Wednesday 14 July 2021

Beyond Caring (1985 - 2021)

 


From a re-issue of a self-published book of photos taken by Paul Graham in the 1980s (HERE):

Along with many, if not most, of my friends, I was unemployed in the early 1980s. There were no jobs to speak of, and none to be found. Claiming unemployment benefit required that you attend the local Department of Employment office in person to sign paperwork in front of them confirming you were unemployed. As the number of people without work increased dramatically, the queues to ‘sign on’ lengthened, then lengthened again. Waiting times moved into hours, mornings, afternoons, then whole days. Scheduled interview appointments meant waiting beside a partitioned cubicle to be summoned, or for a staff member to randomly appear. It took a long while for me to realise precisely what it was I was witnessing here: these offices were where political ideology and citizens’ lives collided.

In early 1980’s Britain, workers became poker chips in a strategic game, as Margaret Thatcher enacted an agenda to reshape British society, abandoning the ‘postwar consensus’ and asserting the political class as the sole arbiter of power. Her ruling Conservative government forced through policies privatising state industries, engaging in direct confrontation with the unions, and redefining the UK’s social and economic priorities.

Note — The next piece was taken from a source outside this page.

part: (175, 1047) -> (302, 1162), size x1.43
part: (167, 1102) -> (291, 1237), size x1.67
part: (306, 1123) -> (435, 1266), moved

Thatcher triumphed on all fronts — major industries like steel, coal, and the railways were sold off to corporate interests at a discount, and union power was vanquished as an effective counterweight. The main weapon was the threat of mass unemployment. Never overtly stated, it was the bludgeon that hung over every negotiation, every worker, every regular life. The consequence of this radical agenda was literally millions of unemployed, sluiced into an unprepared Department of Employment, and Department of Social Services, who never got the memo, and weren’t supposed to, anyway.